Saudi Arabia’s clamping on corrupt officials, including princes and ministers, has put this Gulf nation on the forefront of the battle to refurbish the decades-old system.
Undoubtedly it was a decisive action of Saudi Arabia’s Crown Prince Mohammed bin Salman to detain dozens of princes, businessmen and senior officials on the charges of corruption. Later on their bank accounts were also stalled to ensure complete transparency during the ongoing probe.
Will Saudi Economy slow down?
Some of the detainees include big names, who have invested money in diverse portfolios. And there are reports that banks are shying away financing the projects of the companies that are being run by these detained individuals. Therefore there are apprehensions that, in the long run, this could slow down the business activity in the Kingdom.
However, the Riyadh government has made clear that it would not adversely affect the economy because probing officials are only targeting corrupt individuals, not their companies. And the companies can continue to run their businesses as usual.

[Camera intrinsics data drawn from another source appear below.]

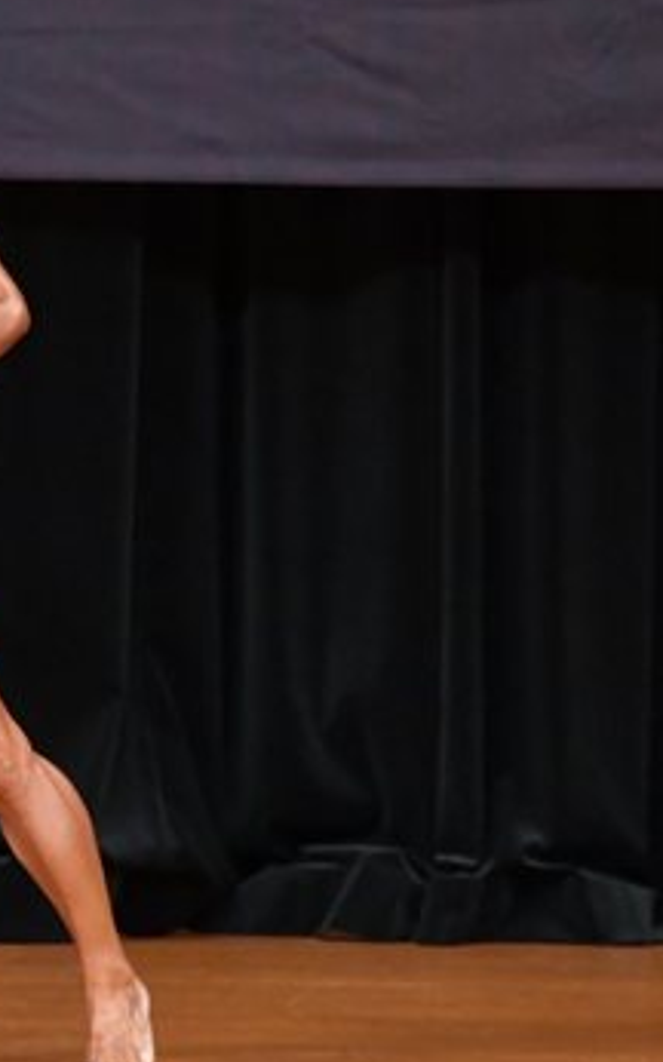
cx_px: -35
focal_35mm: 617
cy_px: 399
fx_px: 17852
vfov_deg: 3.4
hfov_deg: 2.1
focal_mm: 180
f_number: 5.6
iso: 5000
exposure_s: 1/400
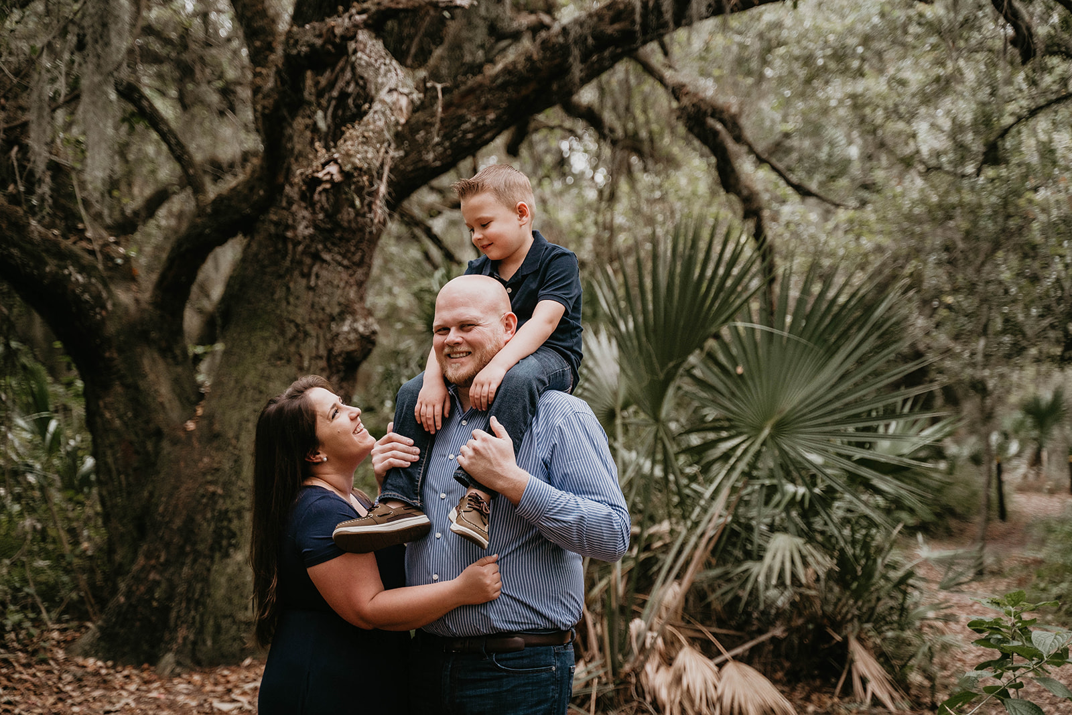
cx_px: 536
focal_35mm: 59
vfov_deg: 23.0
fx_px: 1757
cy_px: 358
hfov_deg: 33.9
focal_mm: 59
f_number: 2.8
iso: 1600
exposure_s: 1/125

“Saudi government is supporting the companies of detained individuals in every sense. There is no negative impact on their business at all,” a Saudi-based businessman, who was in Dubai recently to attend a conference, told TRENDS (sister-publication of AMEinfo), requesting not to be named.
Banks saying no to tainted officials’ companies
There are reports that Banks are refraining to extend any financial support to finance the new projects of the tainted businessmen.
Reuters reported, while quoting bank sources, that Kingdom Holding’s plan to borrow money to fund new investments has stalled because owner Prince Alwaleed bin Talal has been detained in Saudi Arabia’s anti-corruption crackdown. Kingdom 4280.SE had approached banks to obtain the loan, but the financing plan has been held up because the lenders are worried about potential repercussions if they lend to the prince’s company.
Kingdom Holding is a leading Saudi investment firm with stakes in key real estate properties including New York’s Plaza Hotel and London’s Savoy Hotel.
Negative notions in long run
According to Reuters, over 2000 bank accounts have been frozen by investigators. It they are kept frozen for long then there could be some negative implications in long run.
In its latest report, debt rating agency Moody’s said these actions are credit negative for Saudi banks, in the wake of their huge reliance on such deposits.
Looking for safe havens
Meanwhile, there are reports that some of the top-notch Saudi individuals have started looking forward to diversify their investments in safe locales and adopt entirely new corporate structures. This is to ensure that their wealth and assets would stay somewhat safe even when there is crackdown on them by the anti-corruption commission’s sleuths
“Wealthy Saudis are seeking to restructure their businesses to ring fence assets in case authorities widen their declared crackdown on corruption, according to three people with knowledge of the matter,” reported Bloomberg.
There is a widespread fear among rich Saudi businessmen and families that the scope of this purge will be widened in the coming months.